Because dictionaries reference their entries weakly, the mere presence of an object in a dictionary never keeps the garbage collector from deleting the object.  Hence, if an object in a dictionary becomes otherwise unreachable, the collector will eventually delete the object.  This is normally desirable, because dictionaries are usually used only as a performance optimization to make it quicker to find an object given its name.  However, it is sometimes the case that a dictionary is the primary way to access a group of objects; in these cases, the weak references that a dictionary uses are undesirable because they don't prevent your objects from being deleted.  In these cases, you must create some other explicit reference to your objects; an easy way to accomplish this is to add each such object to a list stored in a property of a static object.  You must take care to remove these explicit references when their objects are no longer needed, so that the objects can be deleted.

 

Creating dictionaries dynamically:  You can create a dictionary object at run-time using the new operator.  Note that, in order to do this, you must define the Dictionary intrinsic class to the compiler, which you would normally accomplish simply by including the dictionary system header file.

 
// include the system header defining the Dictionary class
#include <dict.h>
 
myFunc()
{
    // create a new dictionary with truncation length 9
    local dict = new Dictionary(9);
 
    // add some words
    dict.addWord(redBook, 'red', &adjective);
    dict.addWord(redBook, 'book', &noun);
}

 

Using multiple dictionaries in the compiler:  You can use multiple dictionaries at compile-time simply by using a new dictionary statement for each dictionary.  You can switch back to an existing dictionary with another dictionary statement naming the original dictionary.  The dictionary statement establishes the active dictionary, which remains in effect until the next dictionary statement.  Multiple dictionaries might be useful in certain situations, such as when you want to create different parsing modes, each having their own separate vocabulary words.

 

Dynamic object creation and dictionaries:  When you create a new object with operator new, the interpreter will not automatically add any vocabulary to any dictionary for the object.  While this might seem a deficiency, remember that the interpreter doesn't think of dictionary objects as anything special, so it doesn't have any idea that you might want some random object creation to have a side effect on a completely unrelated object (such as a dictionary).  However, in most cases you will probably not notice this lack of automatic action, because libraries should be able to handle this more or less transparently through inheritance.  In particular, most libraries will probably want to put something like this in their lowest level classes:

 

class Thing: object
    construct()
    {
        // add all of my vocabulary to the default dictionary
        libDict.addWord(self, noun, &noun);
        libDict.addWord(self, adjective, &adjective);
        libDict.addWord(self, plural, &plural);
    }
;

 

As long as each class derived from Thing (or from subclasses of Thing) properly inherits its superclass constructor from its own constructor, the library code will take care of adding the vocabulary words for the new instance, taking advantage of the accessibility of the dictionary property values that TADS 3 provides.

 

Dictionary vs.
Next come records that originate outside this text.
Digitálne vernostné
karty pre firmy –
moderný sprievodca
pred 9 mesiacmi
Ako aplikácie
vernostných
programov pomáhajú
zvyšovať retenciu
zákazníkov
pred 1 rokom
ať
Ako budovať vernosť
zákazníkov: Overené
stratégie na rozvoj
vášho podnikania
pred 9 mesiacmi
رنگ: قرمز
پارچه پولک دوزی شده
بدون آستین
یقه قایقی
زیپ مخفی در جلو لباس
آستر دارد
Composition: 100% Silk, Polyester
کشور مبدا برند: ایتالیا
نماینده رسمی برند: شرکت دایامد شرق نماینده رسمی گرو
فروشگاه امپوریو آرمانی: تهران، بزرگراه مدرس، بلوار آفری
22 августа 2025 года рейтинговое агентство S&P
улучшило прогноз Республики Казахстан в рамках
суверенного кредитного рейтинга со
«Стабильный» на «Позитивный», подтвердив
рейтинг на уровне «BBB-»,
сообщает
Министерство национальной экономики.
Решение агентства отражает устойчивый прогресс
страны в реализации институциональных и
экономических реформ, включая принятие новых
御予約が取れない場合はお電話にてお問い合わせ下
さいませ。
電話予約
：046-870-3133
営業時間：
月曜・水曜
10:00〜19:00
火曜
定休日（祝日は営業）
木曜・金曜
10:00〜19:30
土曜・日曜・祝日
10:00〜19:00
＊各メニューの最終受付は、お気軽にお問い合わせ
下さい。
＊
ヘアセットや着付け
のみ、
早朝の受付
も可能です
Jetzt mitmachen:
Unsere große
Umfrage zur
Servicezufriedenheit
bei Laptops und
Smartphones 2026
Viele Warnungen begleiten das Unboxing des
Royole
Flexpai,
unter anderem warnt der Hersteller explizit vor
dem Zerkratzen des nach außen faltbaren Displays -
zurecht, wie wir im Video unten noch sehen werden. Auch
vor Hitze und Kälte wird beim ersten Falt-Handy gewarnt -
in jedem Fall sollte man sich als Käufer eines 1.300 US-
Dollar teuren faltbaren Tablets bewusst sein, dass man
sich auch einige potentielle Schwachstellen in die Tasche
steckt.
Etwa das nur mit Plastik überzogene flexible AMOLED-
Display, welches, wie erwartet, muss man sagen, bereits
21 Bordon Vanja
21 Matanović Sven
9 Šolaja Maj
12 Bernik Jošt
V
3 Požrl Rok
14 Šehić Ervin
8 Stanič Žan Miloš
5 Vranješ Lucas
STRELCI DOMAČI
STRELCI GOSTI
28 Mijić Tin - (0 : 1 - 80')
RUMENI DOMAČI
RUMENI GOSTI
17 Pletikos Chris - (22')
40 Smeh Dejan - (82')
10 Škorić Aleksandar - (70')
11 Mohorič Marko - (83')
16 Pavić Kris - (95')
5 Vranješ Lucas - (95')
LookupTable:  The Dictionary class is in some ways similar to the LookupTable intrinsic class, in that both objects allow you to associate keys with values and efficiently look up a value by key.  However, Dictionary is considerably more specialized than the general-purpose LookupTable: Dictionary allows multiple values to be associated with a key, and provides the composite property/string key.    Dictionary is also designed specifically to store its specialized data, and makes more efficient use of memory than a more general implementation would.  In addition, Dictionary allows the string comparison rules to be customized through the comparator object.